The Director-General of the NDPC, Dr Nii Moi Thompson
One thing which is certain, according to the President, is that “we must not and cannot fail in taking up this journey. We need to seek out those who are not yet convinced and bring them on board; and we need to have people to champion the different aspects of the plan, in particular the key milestones. We must figure out how we sustain the interest of key constituents, especially the youth, who will be at the helm of affairs in the not too distant future.”
President Akufo-Addo, on behalf of the people of Ghana, government, and on his own behalf, expressed his sincere gratitude to the Chairperson for the policy direction provided, and to the Director-General, Dr Nii Moi Thompson, for the organisational and technical leadership that got this document out.
“From the little I know of the operations of the Commission, I am aware that each and every one of you, the members of the Commission, have made significant input into this document.

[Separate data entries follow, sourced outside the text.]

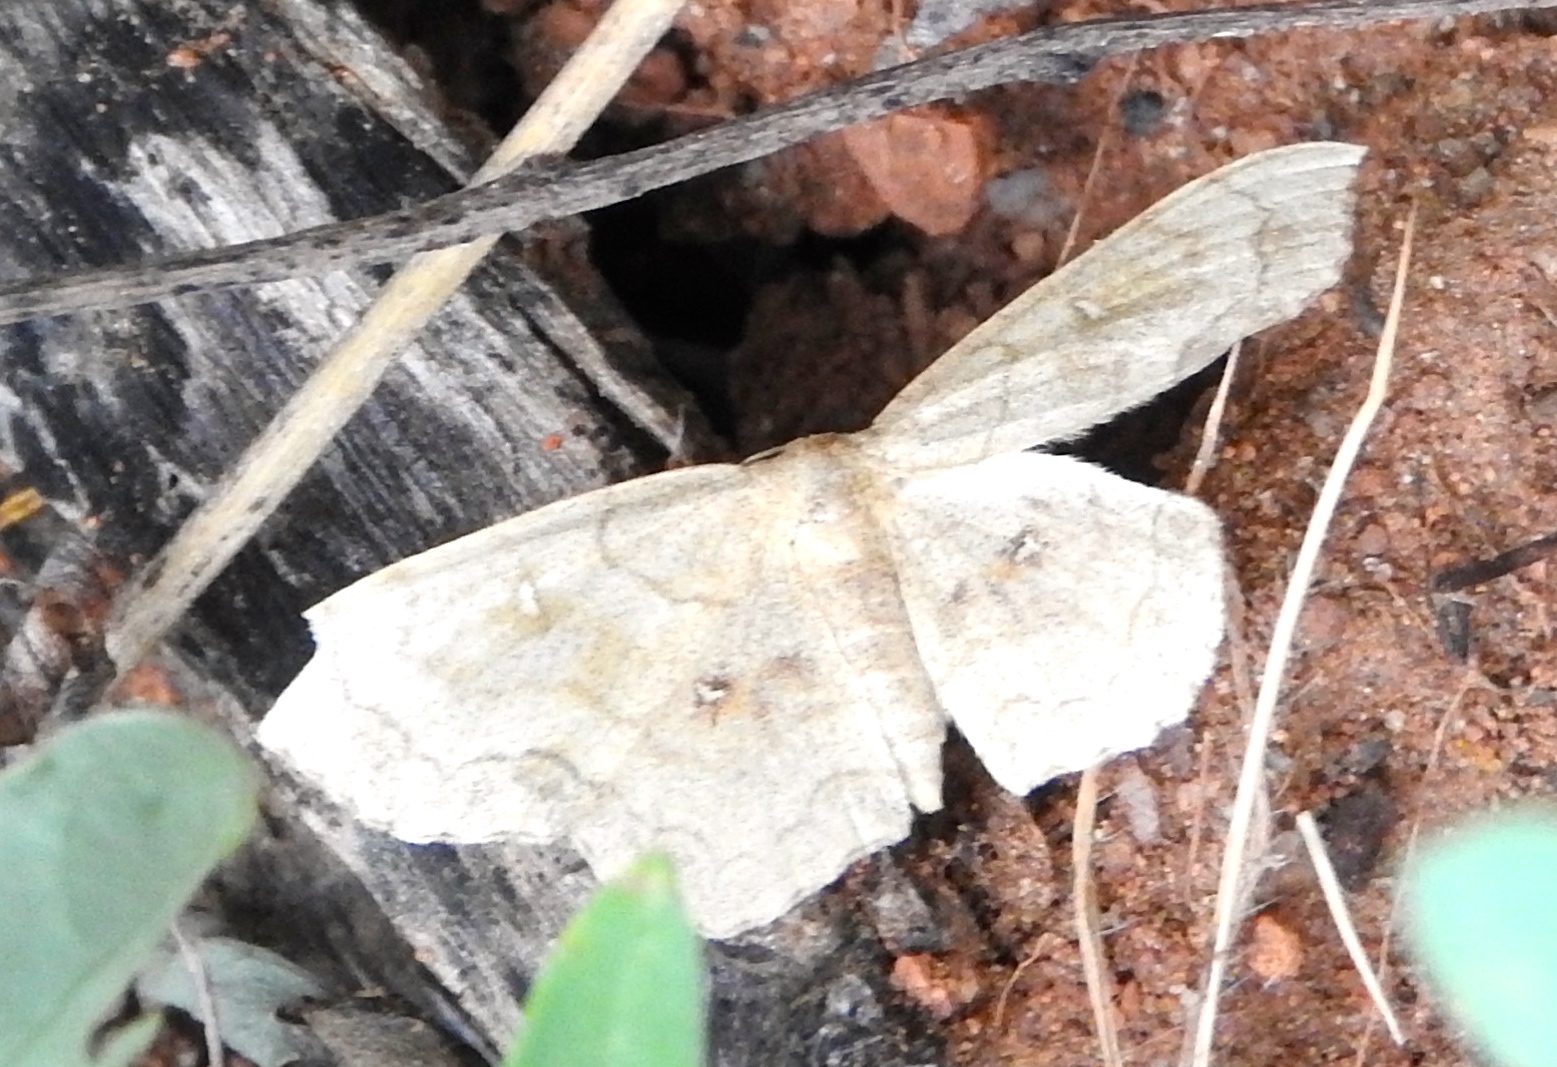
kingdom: Animalia
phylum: Arthropoda
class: Insecta
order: Lepidoptera
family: Geometridae
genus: Cyclophora
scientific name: Cyclophora
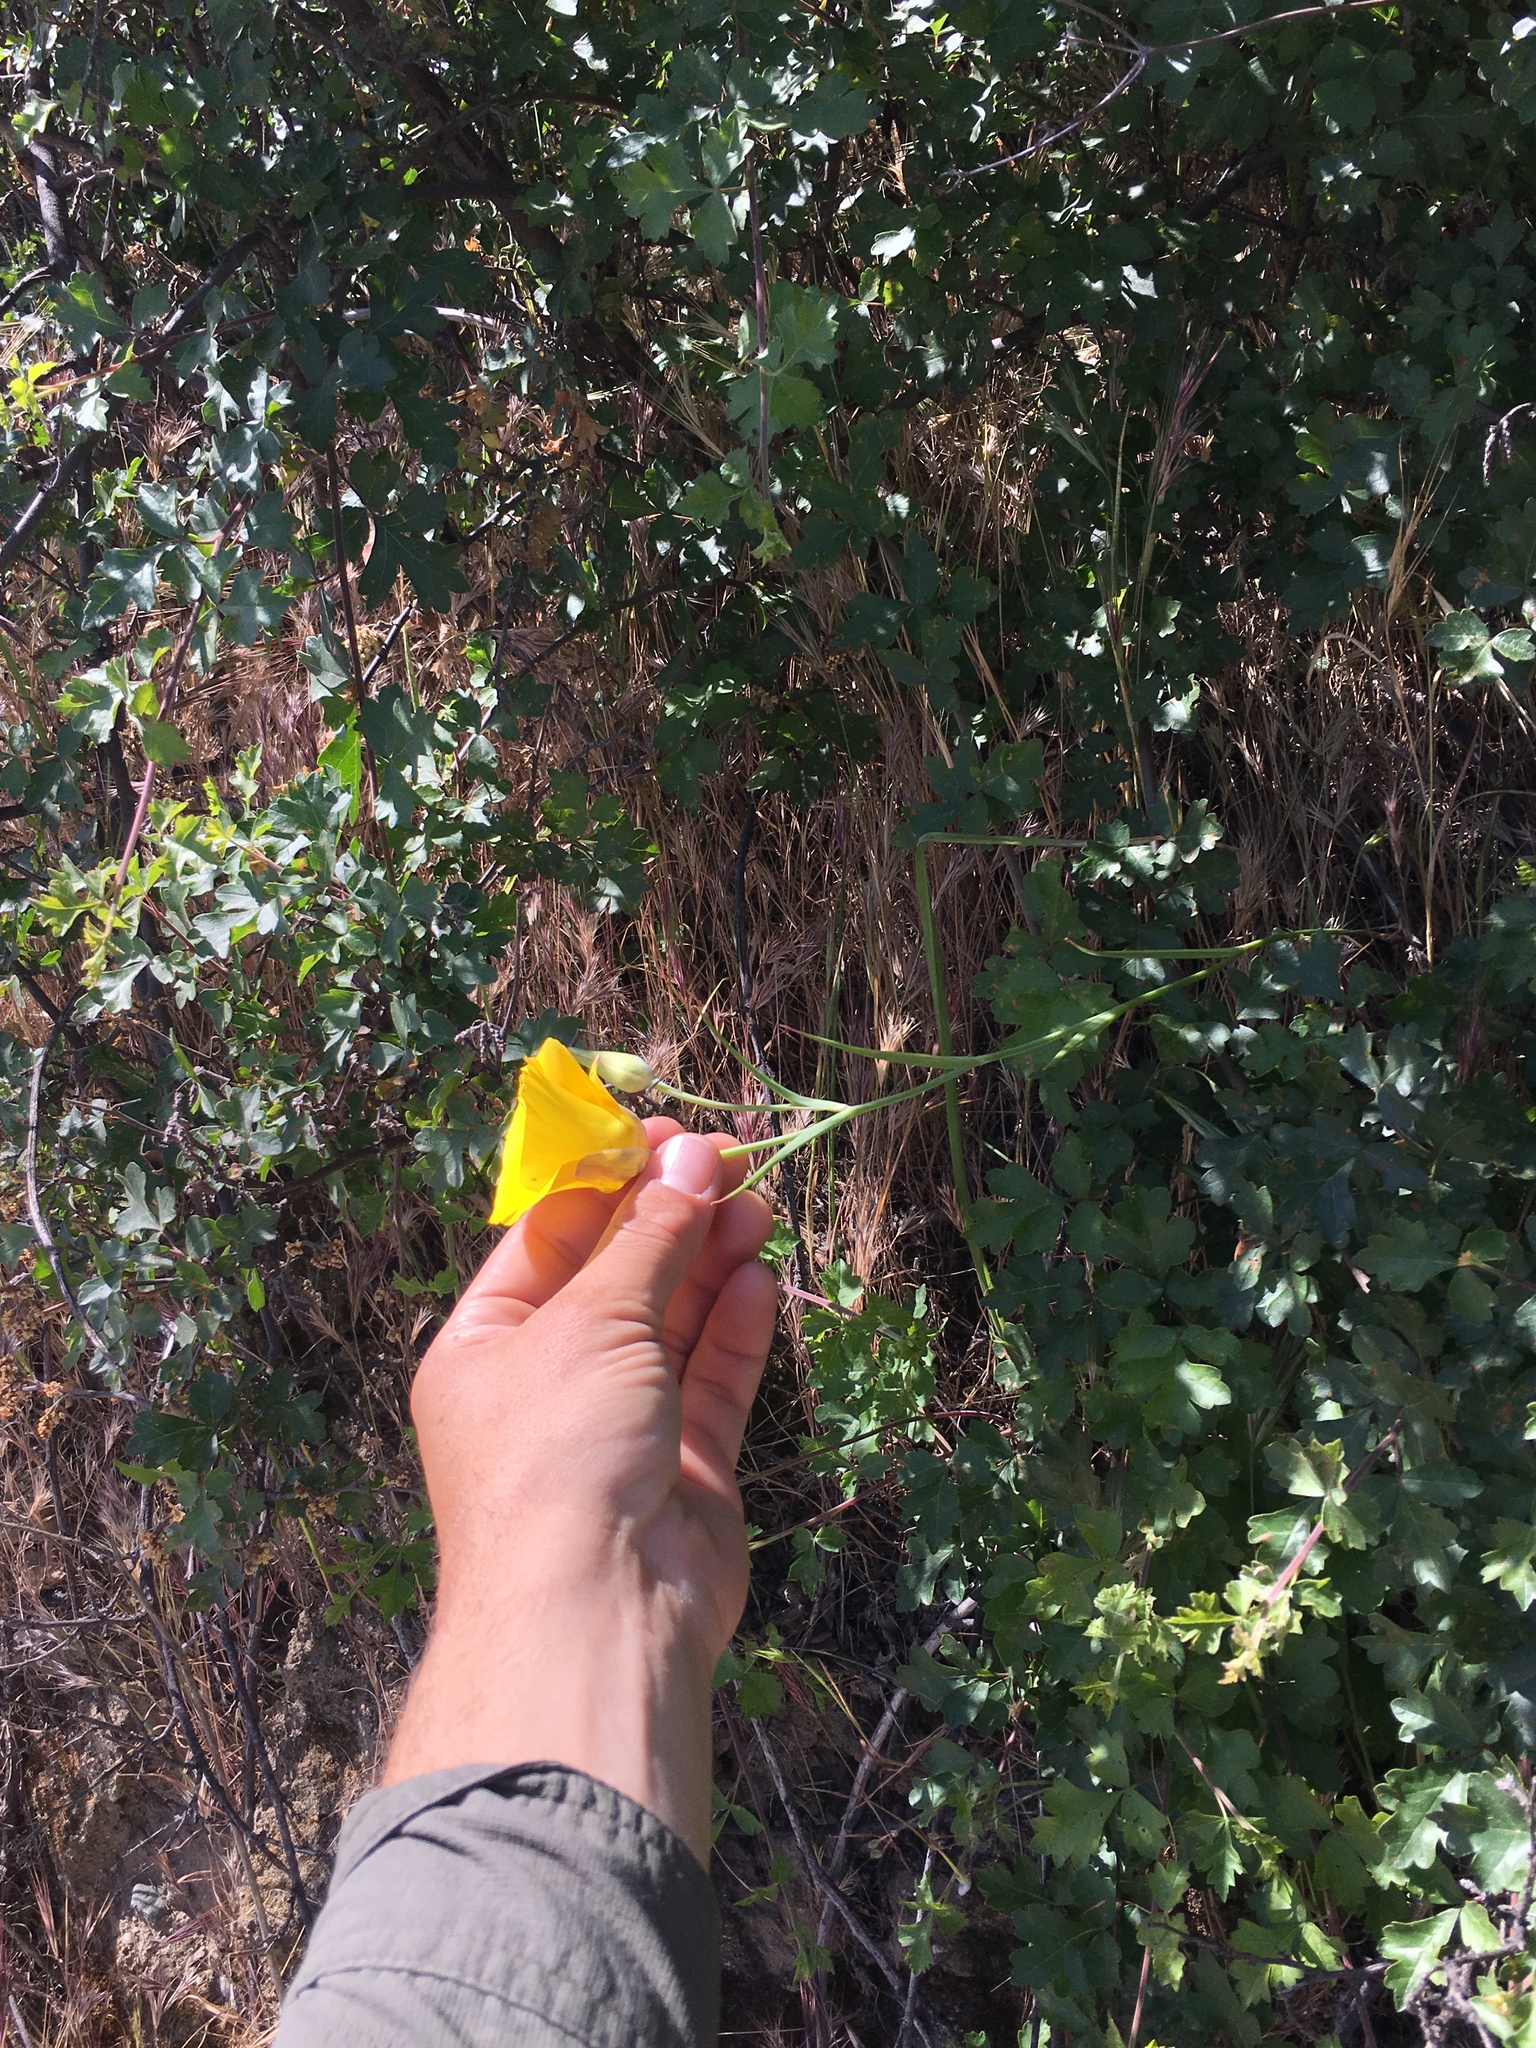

Your experience and knowledge have no doubt been brought to bear in the drafting of the document. I wish, again, to thank you all for the contribution you have made,” he said.
President Akufo-Addo also expressed his “sincere appreciation for the collective decision you have made, without the compulsion of law, to submit your collective resignation to allow the principle of ‘new King, new Law’ to operate. It is a mark of high patriotism and I am grateful for it.”
Background of the 40-year national development plan
Former President John Mahama in August 2015 launched a process for the preparation of a long-term National Development Plan for the country which will span within a period of 40 years.
The plan, which was being spearheaded by the NDPC, is aimed at shaping Ghana’s future and complementing the existing medium-term development plans of the country.
Dr. Botchwey had prior to the December 2016 general elections advised the various political parties not to neglect the implementation of Ghana’s National Development plan.
According to him, the plan must be incorporated into political parties’ manifestos to ensure the country’s set development targets are met in spite of political transitions.